__Exercise__
Starting with the line that has "173 461 19.06" in the records below and ending with the line that has "762 373 11.38", output those lines exactly and nothing more; omit the pictures.

__Dataset records__

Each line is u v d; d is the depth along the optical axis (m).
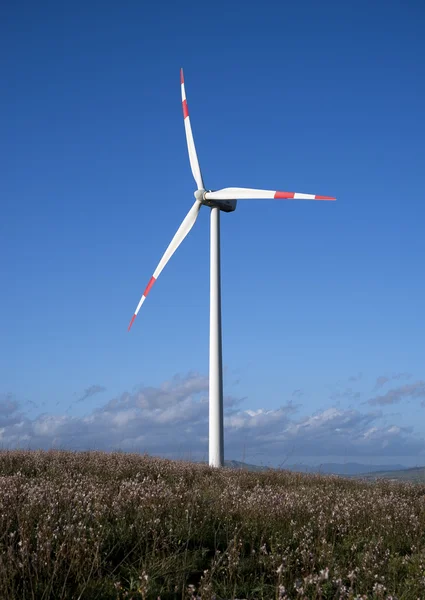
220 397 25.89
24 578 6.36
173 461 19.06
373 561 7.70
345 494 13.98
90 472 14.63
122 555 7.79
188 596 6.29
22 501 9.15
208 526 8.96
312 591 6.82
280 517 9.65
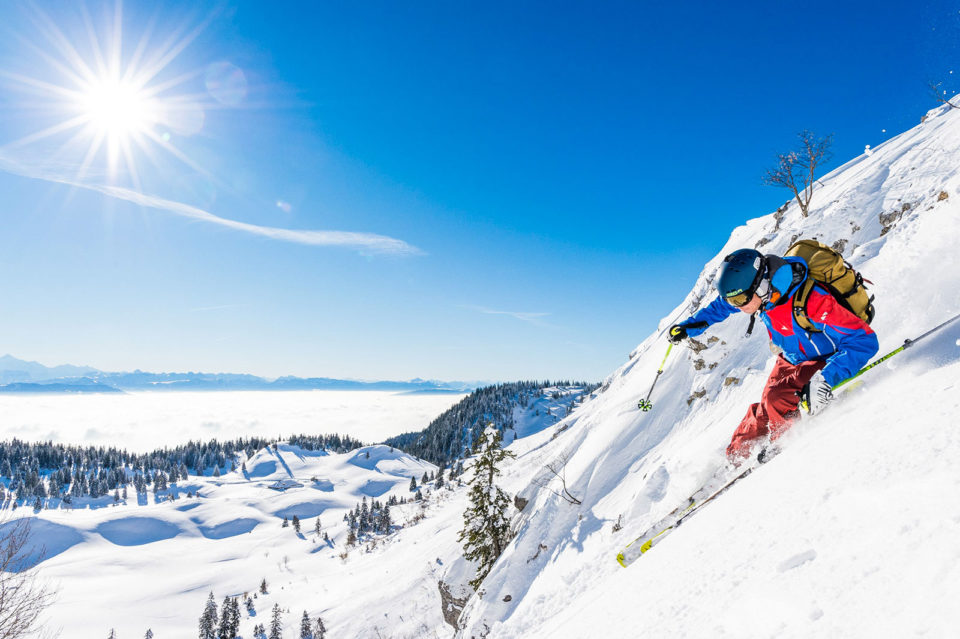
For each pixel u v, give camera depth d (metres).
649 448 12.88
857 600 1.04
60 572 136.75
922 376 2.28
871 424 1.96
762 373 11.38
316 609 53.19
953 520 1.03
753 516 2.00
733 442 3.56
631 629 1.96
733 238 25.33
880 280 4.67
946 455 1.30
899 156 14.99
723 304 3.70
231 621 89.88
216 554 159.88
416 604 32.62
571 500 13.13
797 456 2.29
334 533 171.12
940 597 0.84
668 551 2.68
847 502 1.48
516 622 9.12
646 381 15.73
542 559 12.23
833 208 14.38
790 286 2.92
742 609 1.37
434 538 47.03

==

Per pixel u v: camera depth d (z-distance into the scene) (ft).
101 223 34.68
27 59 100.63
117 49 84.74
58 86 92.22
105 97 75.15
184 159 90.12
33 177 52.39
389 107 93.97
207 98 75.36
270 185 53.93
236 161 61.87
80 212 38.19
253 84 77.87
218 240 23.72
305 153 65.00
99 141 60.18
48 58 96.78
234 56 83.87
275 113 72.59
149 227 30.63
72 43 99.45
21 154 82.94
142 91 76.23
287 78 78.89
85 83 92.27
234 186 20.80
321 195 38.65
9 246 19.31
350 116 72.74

__Final answer__
173 461 19.06
373 561 7.70
345 494 13.98
90 472 14.63
122 555 7.79
188 596 6.29
22 501 9.15
208 526 8.96
312 591 6.82
280 517 9.65
For each pixel u v, give camera depth d (metres).
649 448 12.88
857 600 1.04
60 572 136.75
922 376 2.28
871 424 1.96
762 373 11.38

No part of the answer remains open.